L’Espagne répond à la menace de Trump de « couper tout commerce » et appelle au respect du droit international
- Le gouvernement affirme que Madrid est un « membre clé de l'OTAN » qui respecte ses engagements et contribue à la défense européenne
Brussels Hoofdstedelijk Gewest
AA / Bruxelles / Melike Pala
Le gouvernement espagnol a réagi mardi à la menace du président américain Donald Trump de « couper tout commerce » avec l’Espagne, affirmant que toute révision des relations commerciales doit respecter le droit international et les accords en vigueur.
Selon la chaîne publique RTVE, citant un communiqué officiel, l’exécutif espagnol a indiqué que si Washington souhaite revoir les relations commerciales entre les deux pays, il « doit le faire dans le respect de l’autonomie des entreprises privées, du droit international et des accords bilatéraux entre l’Union européenne (UE) et les États-Unis ».
Donald Trump a qualifié l’Espagne d’allié « terrible » et critiqué Madrid pour ce qu’il a décrit comme une coopération insuffisante concernant les bases militaires américaines, dans un contexte d’escalade au Moyen-Orient.
Le gouvernement espagnol a rejeté ces critiques, soulignant que l’Espagne est « un membre clé de l’OTAN » et qu’elle respecte ses engagements, tout en apportant une contribution significative à la défense territoriale européenne.
Madrid a également mis en avant son rôle de grande puissance exportatrice au sein de l’UE et de partenaire commercial fiable avec 195 pays, dont les États-Unis, avec lesquels elle entretient une relation commerciale « historique et mutuellement bénéfique ».
L’exécutif a ajouté disposer des ressources nécessaires pour atténuer d’éventuels impacts, soutenir les secteurs affectés et diversifier les chaînes d’approvisionnement si nécessaire.

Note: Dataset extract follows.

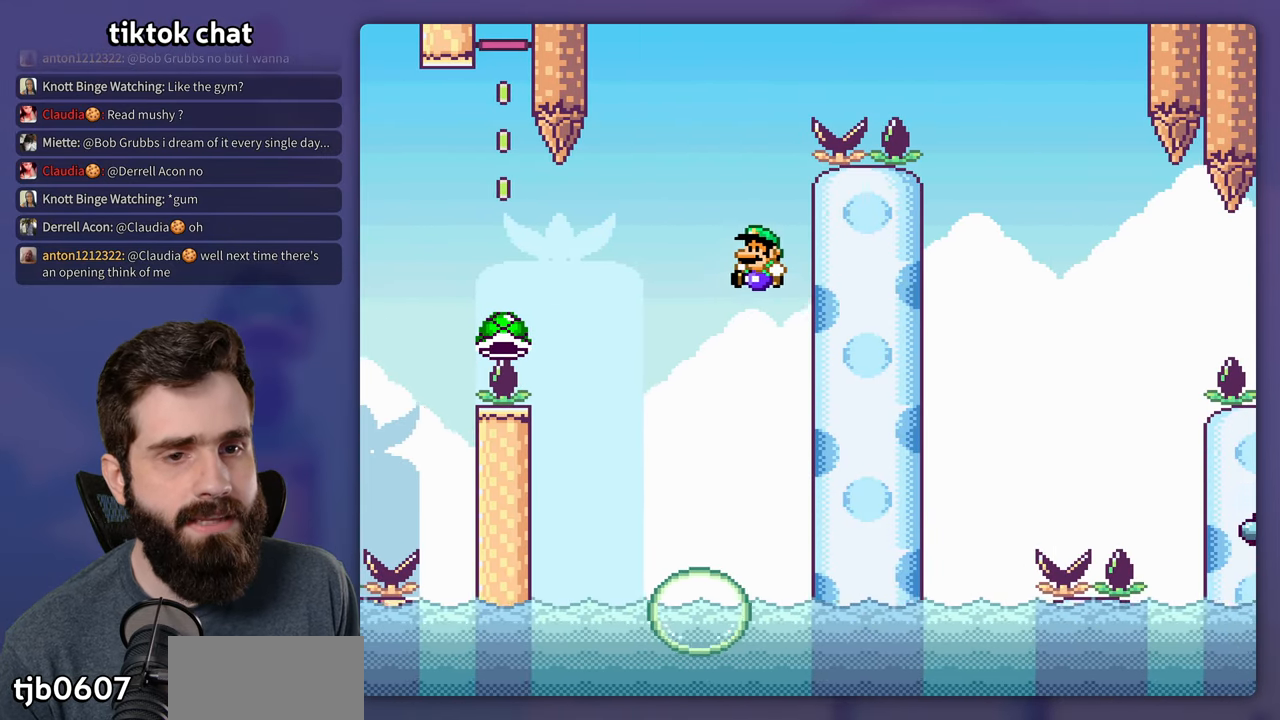
{"dt_ms": 500, "buttons": ["Y", "DPAD_LEFT"], "events": [[133, "B", "up"], [133, "DPAD_LEFT", "up"], [333, "DPAD_RIGHT", "down"], [433, "DPAD_RIGHT", "up"], [450, "DPAD_LEFT", "down"]]}
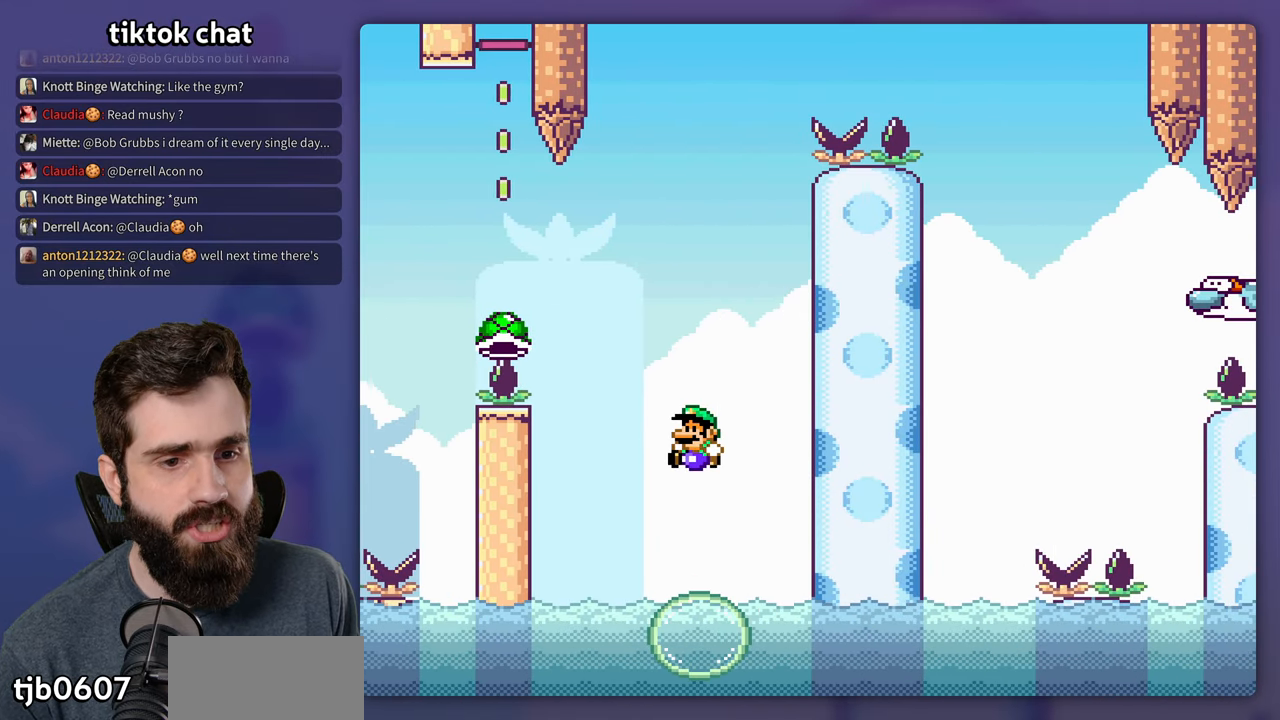
{"dt_ms": 500, "buttons": ["B", "Y", "DPAD_RIGHT"], "events": [[33, "DPAD_LEFT", "up"], [66, "B", "down"], [83, "DPAD_LEFT", "down"], [366, "DPAD_LEFT", "up"], [483, "DPAD_RIGHT", "down"]]}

Le gouvernement a réitéré que sa position « est et sera toujours de travailler en faveur du libre-échange et de la coopération économique entre les pays », sur la base du « respect mutuel » et du « respect du droit international ».
Les tensions se sont intensifiées au Moyen-Orient après que les États-Unis et Israël ont lancé samedi une attaque d’envergure contre l’Iran, tuant près de 800 personnes, dont le guide suprême iranien, l’ayatollah Ali Khamenei.
Téhéran a riposté par des frappes de drones et de missiles visant Israël ainsi que des pays du Golfe abritant des actifs américains.
Le secrétaire général de l’OTAN, Mark Rutte, a réaffirmé que l’Alliance n’est pas impliquée dans le conflit.
Le gouvernement espagnol a par ailleurs indiqué lundi que les États-Unis n’ont ni utilisé ni l’intention d’utiliser les bases militaires espagnoles pour mener des attaques contre l’Iran.